# SECCIÓN DEL DOCUMENTO
>>>>>
Me hacía con una silla a las afueras de la malla, o volteaba una cubeta de pelotas y me sentaba sobre ella y le veía, tratando de asimilar la forma meticulosa con la cual asumía su trabajo, su rutina, los entrenamientos. Nunca me llamó la atención por mi presencia: simplemente la aceptó y asumió el hecho de que yo me encontraba allí. Eventualmente, trabajé a su lado y él respondía cualquier pregunta que le hacía en la misma forma y tono apacibles.
Antes de que David Ortiz se convirtiera en Big Papi, ya existía un Papi. Así llamaban los peloteros de los Mariners a Edgar. Le sigo llamando así. Terminó siendo la persona y el jugador de béisbol que yo aspiraba ser: el jugador más clutch, la persona más agradable, aquél con quien podías contar. Es una persona reservada, muy humilde, un hombre de pocas palabras. Desde mi año de novato, pasando por los altibajos que experimenté durante el transcurso de mi carrera hasta la cena que compartimos a principios de este año, Edgar siempre me ha tratado exactamente de la misma manera.
<<<<<
# PREGUNTAS
[A] Según el texto sobre Edgar, ¿cómo llamaban los peloteros de los Mariners a Edgar?
[B] Prosigue el texto sobre Edgar desde su última oración.
El material no interviene en nada de esto.

# DATOS
>>>>>
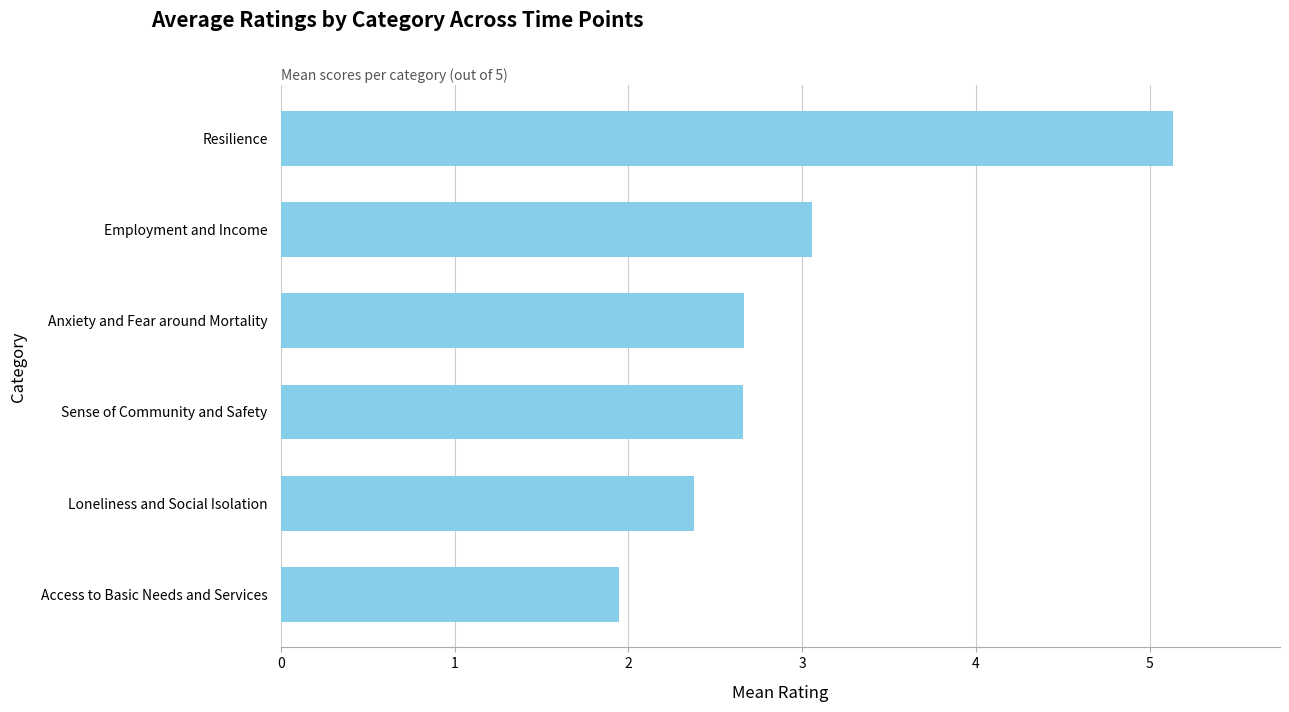

How many distinct data groups are displayed?

1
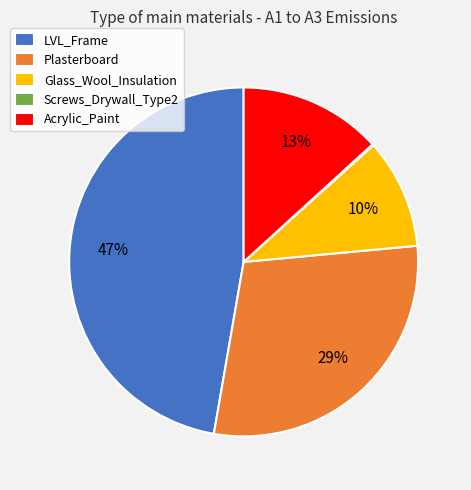

Is there a majority slice in this chart?

No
<<<<<
# PROBLEMAS RESUELTOS
[A] Lo llamaban Papi.

[B]
Me explicaba con paciencia su razonamiento cuando tenía el conteo a su favor, cuando lo tenía en contra, cuando se enfrentaba a un pitcher con un difícil envío rompiente o que lanzaba fuerte. Me comentaba sobre las diferencias con respecto al reto de batear en una postemporada, en comparación a la temporada regular, cuando había menos en juego. Hablaba sobre la forma en la cual manejaba la situación en un partido sin hits.
Me explicó por qué usaba un bate más pesado en las prácticas de bateo, por qué usó alquitrán de la forma cómo lo hizo, por qué siempre había una rosquilla sobre su bate en el círculo de espera. Scottie Pippen tenía a Michael Jordan y yo tenía a Edgar. Años después, cuando yo jugaba con los Yankees y en la última mitad de mi carrera, le explicaba a Robinson Canó y a otros peloteros algunas partes de mi rutina… y prácticamente todas ellas se debieron a Edgar.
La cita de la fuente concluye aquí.